Aqib Talib, Anthony Collins, Joe Mortensen, Dexton Fields, Ryan Cantrell, Russell Brorsen and Chris Harris (who started most of this season as a freshman defensive back) are a few of the two-star recruits that Mangino rode to the Orange Bowl. There are more.
When Bill Parcels left the New England Patriots for the New York Jets in 1997, he cited a lack of control over personnel decisions, famously saying, “If they want you to cook the dinner, at least they ought to let you shop for some of the groceries.” Working at the University of Kansas, Mangino has never had great facilities or program prestige to sell to elite prospects, but he does have full control over his personnel. As such, nobody in the nation is better at filling their shopping cart full of Salisbury steak and still serving filet mignon.
This year will probably be the highest ranked class Mangino has ever pulled in. As of Tuesday afternoon, Rivals.com had it rated as the 36th best in the nation. There are no one- or two-star recruits amongst the 20 Jayhawk commitments listed on Rivals. Instead, the class has 18 three-stars and two four-stars.
Don’t fret. Mangino hasn’t changed his stripes with success. My guess is the higher ranked class is due to two factors:
1. The Jayhawk coaching staff can now compete against schools like Arkansas and Texas A&M for recruits instead of merely picking from their leftovers. An Orange Bowl will do that.
2. I truly believe that these Web sites are giving Mangino a high level of respect. It is well known that Web sites often boost a player’s rating based on who is interested in him. That is the reason that Florida State had an incredible run of high recruiting classes when these Web sites came to prominence.
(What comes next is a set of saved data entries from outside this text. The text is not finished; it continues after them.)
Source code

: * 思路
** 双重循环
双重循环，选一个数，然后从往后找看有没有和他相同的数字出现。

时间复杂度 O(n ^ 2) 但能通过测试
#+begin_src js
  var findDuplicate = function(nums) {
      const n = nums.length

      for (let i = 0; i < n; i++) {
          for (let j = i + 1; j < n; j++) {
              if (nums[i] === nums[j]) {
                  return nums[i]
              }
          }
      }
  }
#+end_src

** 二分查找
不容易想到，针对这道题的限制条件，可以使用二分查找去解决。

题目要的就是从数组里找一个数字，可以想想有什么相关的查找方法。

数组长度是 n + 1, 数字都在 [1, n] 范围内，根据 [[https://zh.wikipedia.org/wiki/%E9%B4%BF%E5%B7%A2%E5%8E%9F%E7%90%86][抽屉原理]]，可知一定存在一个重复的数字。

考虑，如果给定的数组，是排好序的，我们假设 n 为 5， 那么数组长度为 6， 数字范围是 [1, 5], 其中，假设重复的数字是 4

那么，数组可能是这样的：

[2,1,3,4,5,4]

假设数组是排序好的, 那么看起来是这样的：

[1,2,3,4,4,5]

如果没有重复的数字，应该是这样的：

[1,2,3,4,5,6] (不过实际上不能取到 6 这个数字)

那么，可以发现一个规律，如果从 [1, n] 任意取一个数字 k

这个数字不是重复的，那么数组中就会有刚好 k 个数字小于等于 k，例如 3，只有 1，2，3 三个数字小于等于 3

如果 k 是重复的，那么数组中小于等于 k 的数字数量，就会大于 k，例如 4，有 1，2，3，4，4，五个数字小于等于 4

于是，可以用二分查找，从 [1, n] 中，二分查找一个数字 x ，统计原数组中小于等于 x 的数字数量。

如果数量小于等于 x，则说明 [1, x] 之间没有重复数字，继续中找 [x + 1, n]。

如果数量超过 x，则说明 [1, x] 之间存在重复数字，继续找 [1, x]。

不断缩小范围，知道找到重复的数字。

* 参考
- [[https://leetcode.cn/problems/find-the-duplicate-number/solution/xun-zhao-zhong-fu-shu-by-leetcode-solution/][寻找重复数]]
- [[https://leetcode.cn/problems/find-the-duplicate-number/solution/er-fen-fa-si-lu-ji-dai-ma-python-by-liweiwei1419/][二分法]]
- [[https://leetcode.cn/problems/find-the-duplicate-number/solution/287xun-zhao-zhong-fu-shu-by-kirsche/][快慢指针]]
The thinking went like this: if Florida State, a school that can choose from across the country what athletes they want, shows interest in a player, that must mean that player is good. This unfairly inflated recruiting rankings of several prestigious schools. Now we have a corollary. Guys like Mark Mangino and Wake Forest’s Jim Grobe have proven they can win without four- and five-star recruits. This must mean one of two things: either these two guys are among the very best evaluators in the country or they are among the very best developers in the country. And the truth of the matter is that they are probably both.
That means that if Mangino shows interest in a guy that the Texas Longhorns bypassed, it is now less an indictment on the prospect than it is of the program. This player might have been a two-star recruit a few years ago, but now he is a three-star. This is precisely the reason that the Top 10 ranked recruiting classes today will not mirror the Top 10 final rankings in four years and why you shouldn’t lament Mangino’s failings as a recruiter. Have some faith.